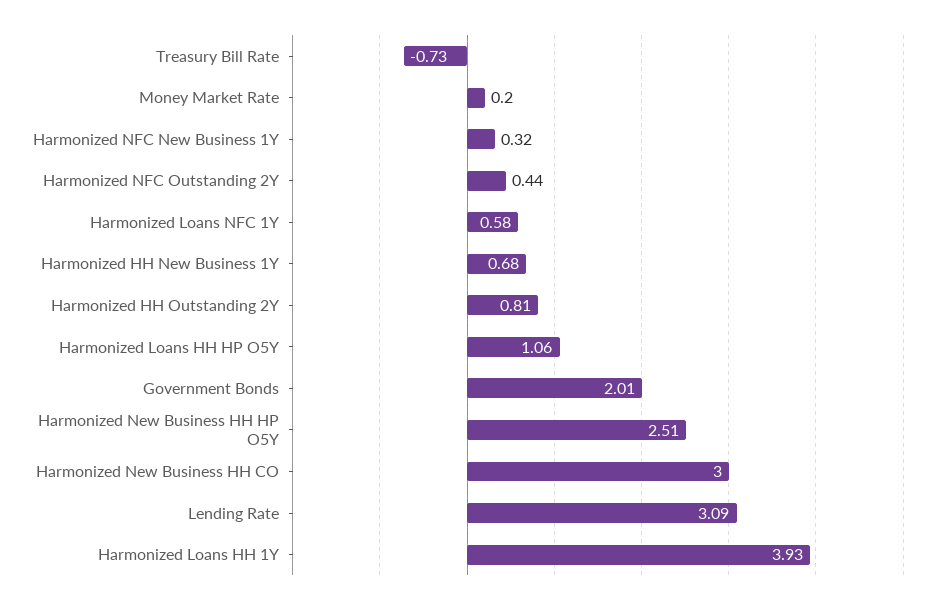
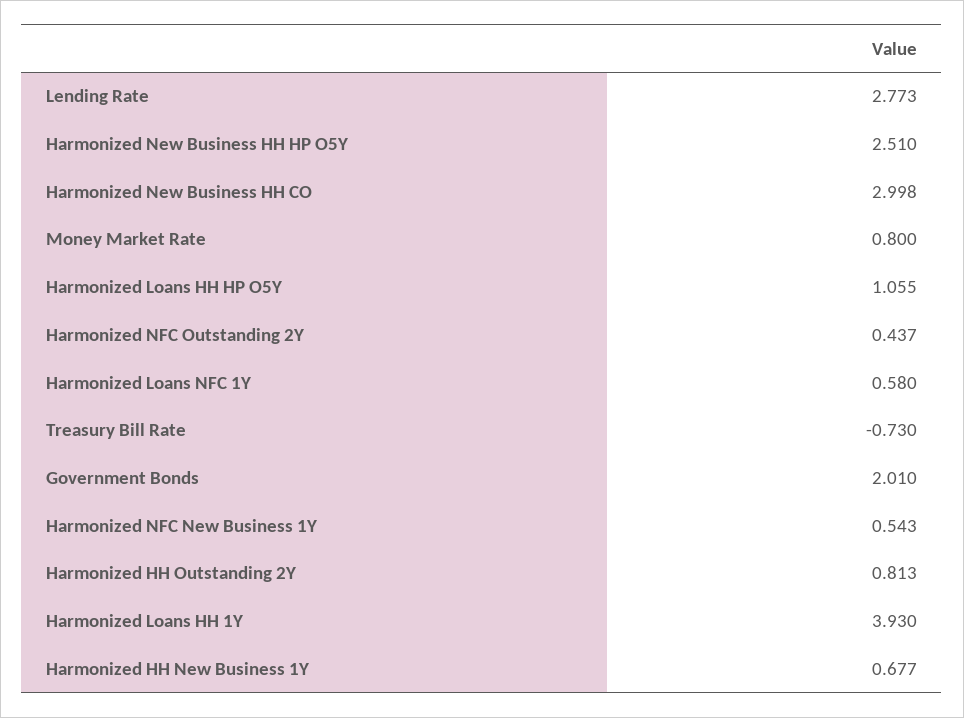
  {
    "Treasury Bill Rate": -0.73,
-   "Money Market Rate": 0.2,
+   "Money Market Rate": 0.8,
-   "Harmonized NFC New Business 1Y": 0.32,
+   "Harmonized NFC New Business 1Y": 0.543,
    "Harmonized NFC Outstanding 2Y": 0.437,
    "Harmonized Loans NFC 1Y": 0.58,
    "Harmonized HH New Business 1Y": 0.677,
    "Harmonized HH Outstanding 2Y": 0.813,
    "Harmonized Loans HH HP O5Y": 1.055,
    "Government Bonds": 2.01,
    "Harmonized New Business HH HP O5Y": 2.51,
    "Harmonized New Business HH CO": 2.998,
-   "Lending Rate": 3.09,
+   "Lending Rate": 2.773,
    "Harmonized Loans HH 1Y": 3.93
  }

+ + + + + + +

__Action item__
Each record above must be retyped exactly. Omit the pictures.

__Solution to this task__
  {
    "Treasury Bill Rate": -0.73,
-   "Money Market Rate": 0.2,
+   "Money Market Rate": 0.8,
-   "Harmonized NFC New Business 1Y": 0.32,
+   "Harmonized NFC New Business 1Y": 0.543,
    "Harmonized NFC Outstanding 2Y": 0.437,
    "Harmonized Loans NFC 1Y": 0.58,
    "Harmonized HH New Business 1Y": 0.677,
    "Harmonized HH Outstanding 2Y": 0.813,
    "Harmonized Loans HH HP O5Y": 1.055,
    "Government Bonds": 2.01,
    "Harmonized New Business HH HP O5Y": 2.51,
    "Harmonized New Business HH CO": 2.998,
-   "Lending Rate": 3.09,
+   "Lending Rate": 2.773,
    "Harmonized Loans HH 1Y": 3.93
  }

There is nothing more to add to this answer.